Un classique instantané du jeu allemand

La dernière création d’Andreas Steding, l’auteur - entre autres - des excellents Norenberc et Hansa Teutonica. C’est un jeu issu du plus pur classicisme allemand : pas d’interaction, un thème absent mais une mécanique élégante et calculatoire. La partie se déroule en 5 tours, chaque joueur bénéficiant de trois actions par tour, alternées selon un système vraiment malin (je suis toujours stupéfait de constater l'importance qu'accordent les Allemands à cet aspect souvent essentiel qu'est l'ordre du tour). Seules deux actions sont possibles : se réapprovisionner en conseilleurs (simples émissaires ou nobles - ces derniers étant prépondérant dans les majorités et certains sièges leur étant réservés) ou en placer un sur un siège vacant dans l'une des six provinces du plateau. Sachant que plus on joue loin de la province royale (province dans laquelle se trouve le roi et sa cour) plus le déplacement mobilise de conseilleurs - un par province traversée - et, de manière similaire, plus un siège est intéressant pour le décompte de majorité plus il coûte en conseillers de l'occuper - les conseillers payés sont placés sur les provinces suivantes, à raison encore d'un par province.

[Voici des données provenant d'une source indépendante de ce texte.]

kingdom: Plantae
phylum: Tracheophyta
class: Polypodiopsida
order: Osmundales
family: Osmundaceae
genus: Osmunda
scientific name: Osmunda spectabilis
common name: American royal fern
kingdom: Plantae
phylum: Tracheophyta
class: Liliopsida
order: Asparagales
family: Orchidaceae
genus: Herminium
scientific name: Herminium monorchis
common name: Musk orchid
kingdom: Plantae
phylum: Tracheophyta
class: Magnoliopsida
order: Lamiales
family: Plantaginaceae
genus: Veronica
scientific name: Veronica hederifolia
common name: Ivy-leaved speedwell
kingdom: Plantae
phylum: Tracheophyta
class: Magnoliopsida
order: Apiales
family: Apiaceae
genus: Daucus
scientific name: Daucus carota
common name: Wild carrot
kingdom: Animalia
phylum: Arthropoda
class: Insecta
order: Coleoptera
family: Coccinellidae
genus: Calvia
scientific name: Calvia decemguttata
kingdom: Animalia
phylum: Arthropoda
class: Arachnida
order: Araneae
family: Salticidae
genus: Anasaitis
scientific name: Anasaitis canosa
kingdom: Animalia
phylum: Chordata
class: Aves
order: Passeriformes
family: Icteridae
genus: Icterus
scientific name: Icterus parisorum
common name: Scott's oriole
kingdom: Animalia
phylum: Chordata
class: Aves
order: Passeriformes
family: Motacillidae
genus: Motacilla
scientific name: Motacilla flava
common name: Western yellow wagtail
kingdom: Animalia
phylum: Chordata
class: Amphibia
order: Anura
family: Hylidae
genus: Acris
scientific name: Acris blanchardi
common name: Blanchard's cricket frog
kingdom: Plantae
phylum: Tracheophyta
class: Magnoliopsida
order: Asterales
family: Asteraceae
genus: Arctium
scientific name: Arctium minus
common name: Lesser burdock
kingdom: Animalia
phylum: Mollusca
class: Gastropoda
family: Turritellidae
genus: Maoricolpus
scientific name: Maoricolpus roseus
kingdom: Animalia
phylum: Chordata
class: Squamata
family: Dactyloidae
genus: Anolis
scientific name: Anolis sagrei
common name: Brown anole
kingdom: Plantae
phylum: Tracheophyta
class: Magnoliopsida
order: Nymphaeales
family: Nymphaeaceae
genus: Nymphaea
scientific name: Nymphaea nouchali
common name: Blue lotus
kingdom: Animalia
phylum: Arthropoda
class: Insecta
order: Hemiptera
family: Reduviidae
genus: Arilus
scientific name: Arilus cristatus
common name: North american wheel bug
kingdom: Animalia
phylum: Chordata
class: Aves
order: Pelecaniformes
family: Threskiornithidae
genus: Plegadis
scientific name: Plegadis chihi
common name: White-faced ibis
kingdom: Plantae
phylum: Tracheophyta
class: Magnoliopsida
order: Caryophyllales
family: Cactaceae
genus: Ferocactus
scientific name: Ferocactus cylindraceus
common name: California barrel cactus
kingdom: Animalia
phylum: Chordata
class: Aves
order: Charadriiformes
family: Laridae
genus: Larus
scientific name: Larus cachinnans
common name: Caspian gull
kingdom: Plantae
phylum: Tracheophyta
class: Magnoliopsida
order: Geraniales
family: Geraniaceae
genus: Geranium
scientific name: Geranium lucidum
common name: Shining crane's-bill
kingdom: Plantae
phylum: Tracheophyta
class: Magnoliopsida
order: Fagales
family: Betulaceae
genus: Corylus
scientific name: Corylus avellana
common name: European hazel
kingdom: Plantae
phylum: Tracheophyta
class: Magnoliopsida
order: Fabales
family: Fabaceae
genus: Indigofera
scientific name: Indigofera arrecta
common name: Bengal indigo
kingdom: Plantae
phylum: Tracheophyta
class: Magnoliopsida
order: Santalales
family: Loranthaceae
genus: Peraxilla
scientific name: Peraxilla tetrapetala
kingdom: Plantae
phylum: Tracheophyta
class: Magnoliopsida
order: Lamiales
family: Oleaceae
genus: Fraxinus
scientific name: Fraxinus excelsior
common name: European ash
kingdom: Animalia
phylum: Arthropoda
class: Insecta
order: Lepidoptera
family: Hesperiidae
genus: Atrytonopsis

Là où le jeu est vraiment ingénieux - et retors - c’est qu’à la fin de chaque tour de jeu deux provinces sont décomptées (l’une est fixée par avance, l’autre dépend de la situation du plateau mais ses modalités de désignation sont connues) puis le roi se déplace. Le décompte d’une province provoque la perte des personnages qui siégeaient et le déplacement royal libère les personnages mobilisés pour le déplacement / acquisition de siège qui se trouvent dans les provinces traversées. A cela il faut ajouter que chaque joueur possède trois objectifs secrets pour marquer des points en fin de partie (qui tous concernent des conditions de siège ; il faut donc jongler entre bénéfice immédiat – le décompte des provinces – et bénéfice à long terme – les cartes objectifs), que des trésors procurent de nombreux bonus (mais sont dépensés à l’usage) et que des cartes privilèges peuvent être acquises qui procurent des avantages permanents. Le seul élément aléatoire vient des objectifs qui peuvent se recouper ou non et procurent plus ou moins de points selon leur difficulté supposée (on peut donc se retrouver avec une sélection avantageuse ou non, façon Les Aventuriers du Rail). Un très bon jeu 'à l'ancienne', abstrait et calculatoire mais prenant.